Segundo o jornal Público, o dono da Avianca já pediu à Parpública, detentora da TAP, o acesso a todos os documentos relacionados com a venda da transportadora aérea, incluindo o relatório interno da empresa pública.

A equipa de advogados do empresário colombiano quer explorar as dúvidas sobre se a proposta do consórcio eleito cumpre as regras da União Europeia, nomeadamente a que proíbe investidores não-europeus de controlar companhias aéreas que são do espaço comunitário.
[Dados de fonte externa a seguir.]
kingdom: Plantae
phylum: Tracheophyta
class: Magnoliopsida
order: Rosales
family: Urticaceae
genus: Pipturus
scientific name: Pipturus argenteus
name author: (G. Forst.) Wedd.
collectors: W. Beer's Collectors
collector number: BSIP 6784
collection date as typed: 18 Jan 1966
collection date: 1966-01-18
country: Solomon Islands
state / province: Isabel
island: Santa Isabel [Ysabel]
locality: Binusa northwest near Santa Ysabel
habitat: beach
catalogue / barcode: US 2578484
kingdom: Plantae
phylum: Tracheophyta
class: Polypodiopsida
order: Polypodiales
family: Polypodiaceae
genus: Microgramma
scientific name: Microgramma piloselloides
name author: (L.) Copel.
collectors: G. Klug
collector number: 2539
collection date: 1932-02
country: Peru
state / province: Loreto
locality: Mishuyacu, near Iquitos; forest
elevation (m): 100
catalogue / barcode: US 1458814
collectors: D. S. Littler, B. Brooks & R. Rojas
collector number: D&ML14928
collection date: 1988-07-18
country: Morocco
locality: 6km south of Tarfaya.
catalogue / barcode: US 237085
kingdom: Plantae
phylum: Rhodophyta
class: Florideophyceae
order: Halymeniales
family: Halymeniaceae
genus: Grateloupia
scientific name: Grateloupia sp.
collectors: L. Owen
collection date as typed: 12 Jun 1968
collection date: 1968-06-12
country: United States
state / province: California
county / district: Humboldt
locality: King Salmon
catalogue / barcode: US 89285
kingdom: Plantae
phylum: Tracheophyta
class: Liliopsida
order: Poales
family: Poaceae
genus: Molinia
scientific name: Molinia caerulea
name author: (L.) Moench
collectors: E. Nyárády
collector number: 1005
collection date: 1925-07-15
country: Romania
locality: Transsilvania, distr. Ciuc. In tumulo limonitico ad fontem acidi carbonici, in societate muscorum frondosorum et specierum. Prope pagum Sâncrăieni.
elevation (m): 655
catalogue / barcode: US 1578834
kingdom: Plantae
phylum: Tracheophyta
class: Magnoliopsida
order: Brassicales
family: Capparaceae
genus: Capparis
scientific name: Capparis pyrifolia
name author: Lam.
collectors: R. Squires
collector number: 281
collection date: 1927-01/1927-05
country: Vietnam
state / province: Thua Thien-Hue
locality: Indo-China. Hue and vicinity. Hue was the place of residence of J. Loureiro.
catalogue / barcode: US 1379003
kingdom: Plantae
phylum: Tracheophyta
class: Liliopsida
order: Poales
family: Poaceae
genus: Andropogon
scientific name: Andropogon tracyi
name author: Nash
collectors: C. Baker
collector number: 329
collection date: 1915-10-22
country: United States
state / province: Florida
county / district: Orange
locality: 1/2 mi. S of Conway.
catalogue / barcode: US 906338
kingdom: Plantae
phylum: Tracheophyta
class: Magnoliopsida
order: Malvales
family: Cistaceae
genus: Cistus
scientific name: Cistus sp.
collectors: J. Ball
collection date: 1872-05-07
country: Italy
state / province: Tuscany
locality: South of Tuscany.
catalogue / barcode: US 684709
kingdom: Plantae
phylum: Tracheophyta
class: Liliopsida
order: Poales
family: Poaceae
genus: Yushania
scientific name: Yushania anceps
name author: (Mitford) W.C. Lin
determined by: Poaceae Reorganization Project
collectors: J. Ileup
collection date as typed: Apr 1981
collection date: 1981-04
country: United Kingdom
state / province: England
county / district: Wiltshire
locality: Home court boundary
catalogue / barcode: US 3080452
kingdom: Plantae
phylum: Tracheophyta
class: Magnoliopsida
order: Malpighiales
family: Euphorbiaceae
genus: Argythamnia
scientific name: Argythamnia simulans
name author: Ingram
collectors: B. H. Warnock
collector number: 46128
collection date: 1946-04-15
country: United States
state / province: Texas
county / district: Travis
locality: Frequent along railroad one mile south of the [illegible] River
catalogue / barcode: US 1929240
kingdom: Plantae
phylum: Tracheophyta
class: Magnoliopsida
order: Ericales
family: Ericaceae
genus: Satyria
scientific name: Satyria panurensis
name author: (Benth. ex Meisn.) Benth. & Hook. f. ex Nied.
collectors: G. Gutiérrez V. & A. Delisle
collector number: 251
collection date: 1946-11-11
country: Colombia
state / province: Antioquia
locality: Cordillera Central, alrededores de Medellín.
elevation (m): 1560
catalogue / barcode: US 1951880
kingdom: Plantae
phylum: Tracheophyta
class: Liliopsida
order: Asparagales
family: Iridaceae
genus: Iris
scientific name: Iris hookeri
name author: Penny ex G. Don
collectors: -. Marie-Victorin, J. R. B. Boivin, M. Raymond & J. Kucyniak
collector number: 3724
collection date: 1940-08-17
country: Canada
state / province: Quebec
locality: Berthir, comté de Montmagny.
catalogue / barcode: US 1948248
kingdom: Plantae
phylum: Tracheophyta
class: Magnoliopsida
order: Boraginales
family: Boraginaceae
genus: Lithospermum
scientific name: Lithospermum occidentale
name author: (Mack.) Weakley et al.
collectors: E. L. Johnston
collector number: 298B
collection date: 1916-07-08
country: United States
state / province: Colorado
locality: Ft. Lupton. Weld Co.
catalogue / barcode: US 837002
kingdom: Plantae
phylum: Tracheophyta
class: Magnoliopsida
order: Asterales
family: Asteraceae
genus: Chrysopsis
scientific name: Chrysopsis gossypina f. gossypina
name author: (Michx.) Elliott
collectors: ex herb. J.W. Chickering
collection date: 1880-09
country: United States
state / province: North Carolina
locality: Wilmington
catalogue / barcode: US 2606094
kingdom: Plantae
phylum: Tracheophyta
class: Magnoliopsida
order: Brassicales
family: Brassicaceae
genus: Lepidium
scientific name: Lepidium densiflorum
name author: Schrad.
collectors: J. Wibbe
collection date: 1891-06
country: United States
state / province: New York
Apesar de ter sido David Neeleman a tomar a iniciativa de avançar com uma proposta para a compra de 61% da TAP, o português Humberto Pedrosa acabou por ficar com a maioria do consórcio (51%). 

Ainda assim, a contestação de Efromovich baseia-se em dois argumentos: o empresário considera que o dono da Azul é o grande arquitecto da operação e sublinha que o negócio exige um elevado investimento financeiro, que não deverá ser suportado por Humberto Pedrosa.

A assinatura do contrato de venda de 61% da TAP está agendada para a próxima quarta-feira, 24 de junho.